Ron Mahnert, a sophomore psychology major, filed a work order in January for his stuck window. At first the window in his suite room in Kelly Quad wouldn’t close. He filed a work order online, and a worker came within a few days. “They were pretty quick about getting it fixed – closing it,” Mahnert said. The window was closed, but then Mahnert couldn’t open it again  – a problem with the warmer temperatures.

The university is aware that the window is not completely  fixed and has said they would be coming back.

Mahnert hasn’t filed another report, as the Campus Residences Web site advises against filing multiple work orders for the same issue. “It hasn’t happened,” Mahnert said of the pending repair. His work order status on the Web site is listed as pending.

He and his roommate keep the door open to try and get cooler air. The room being situated above the boiler room doesn’t help contribute to a cooler room. How do they handle the heat? “By sweating a lot.”

Junior Richard Stein, a linguistics and sociology major, lives in Douglass College in Tabler Quad. “I didn’t have any hot water in the morning, everyday,” he said. “In the afternoon, it would start getting warmer.”

For Stein, who wakes up between 7 and 8 a.m. everyday to work at his on-campus job, a warm shower is a necessity. From October 2009 to Feb. 2010, Stein filed multiple work orders, both online and through the emergency work orders telephone line.

Stein saw someone come to fix it at least four separate times. Once, he was told he was turning on the shower improperly. Another, they came in the afternoon, when the problem wasn’t evident.

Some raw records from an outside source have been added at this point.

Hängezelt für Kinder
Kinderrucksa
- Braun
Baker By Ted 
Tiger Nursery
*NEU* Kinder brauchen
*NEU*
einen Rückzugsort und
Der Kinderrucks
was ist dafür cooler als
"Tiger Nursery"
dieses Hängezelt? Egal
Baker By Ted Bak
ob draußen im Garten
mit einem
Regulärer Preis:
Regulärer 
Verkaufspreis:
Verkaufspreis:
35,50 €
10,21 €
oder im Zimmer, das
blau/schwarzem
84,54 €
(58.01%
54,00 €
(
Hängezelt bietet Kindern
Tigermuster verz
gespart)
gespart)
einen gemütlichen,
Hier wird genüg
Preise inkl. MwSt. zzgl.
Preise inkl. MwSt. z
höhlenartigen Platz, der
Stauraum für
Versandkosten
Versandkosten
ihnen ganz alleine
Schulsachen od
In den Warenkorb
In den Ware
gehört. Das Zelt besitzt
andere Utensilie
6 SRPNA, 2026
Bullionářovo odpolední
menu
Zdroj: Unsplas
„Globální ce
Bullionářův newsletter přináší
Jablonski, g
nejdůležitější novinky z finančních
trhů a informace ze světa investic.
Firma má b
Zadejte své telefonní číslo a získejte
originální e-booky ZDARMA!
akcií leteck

Eventually, it was deemed a plumbing issue that could not be fixed while school was in session, and Stein was moved to a different room in Douglass. “They did it, not to get me to stop complaining, but as a means of making my daily life easier,” Stein said of the room switch, which occurred at the end of February after he had called the emergency work order phone number again.

On the work orders section of the Campus Residences website, ‘No heat or hot water’ is listed as an emergency. The website states: “Emergencies are usually addressed that day.” John Sparano the director of Campus Residences operations said, “There really is no reason why we would have to wait that long, unless a heat exchanger needed to be exchanged, but even that should be addressed within a day.”

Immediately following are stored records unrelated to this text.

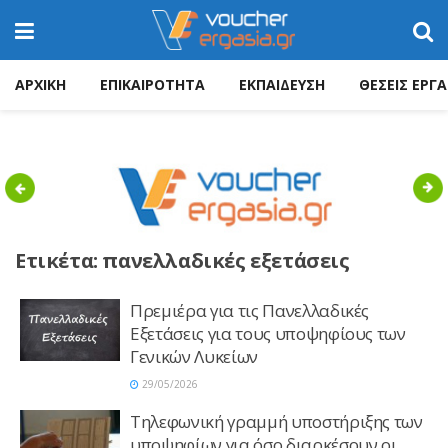
ΑΡΧΙΚΗ
ΕΠΙΚΑΙΡΟΤΗΤΑ
ΕΚΠΑΙΔΕΥΣΗ
ΘΕΣΕΙΣ ΕΡΓΑ
Previous
Nex
Ετικέτα:
πανελλαδικές εξετάσεις
Πρεμιέρα για τις Πανελλαδικές
Εξετάσεις για τους υποψηφίους των
Γενικών Λυκείων
29/05/2026
Τηλεφωνική γραμμή υποστήριξης των
υποψηφίων για όσο διαρκέσουν οι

“They try to address it as soon as they can,” said Amber Hampson, a resident assistant in Dreiser College, also in Tabler Quad, said of the maintenance and repair staff. Hampson acknowledged the miscommunications that can occur in an electronic system, like if students file requests in the wrong category, or file multiple reports on the same issue. The website tells students not to file multiple orders, because it will not speed up the process.

“From my perspective, it does run pretty smoothly,” Hampson said of the system concerning work orders. The technology of filing work requests online allows students to skip the trouble of seeking out the resident assistant or resident housing director. “We know not everyone knows how to put in a work order.”

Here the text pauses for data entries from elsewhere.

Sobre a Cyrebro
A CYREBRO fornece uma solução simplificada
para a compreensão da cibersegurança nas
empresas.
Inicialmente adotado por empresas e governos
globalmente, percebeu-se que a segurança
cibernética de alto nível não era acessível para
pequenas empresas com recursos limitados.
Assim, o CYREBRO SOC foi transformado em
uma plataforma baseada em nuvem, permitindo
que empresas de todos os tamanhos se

Sparano said every work order goes through MP2, the university’s maintenance management system.. “We funnel everything through this process,” Sparano said. The system will note when a repair is scheduled, and when the issue has been considered “closed out.”

Hampson advised that students should file work orders online, as well as telling their resident assistants, to help expedite the process. “Put in a work order and let your RA know,” Hampson said. “That way we know what’s going on.”

Hampson and Sparano both advised students to reach out to their resident assistant or the Quad Office if an issue is not being resolved. “We have so many resources to help people out with,” Sparano said, adding that resident should seek out the quad’s service manager if an issue persists. “They’re the greatest person to talk to, and they call me all the time,” Sparano said.

As for Richard Stein’s shower now? “This one, oh my God, it’s wonderful,” Stein said. “It’s hot water, all day long!”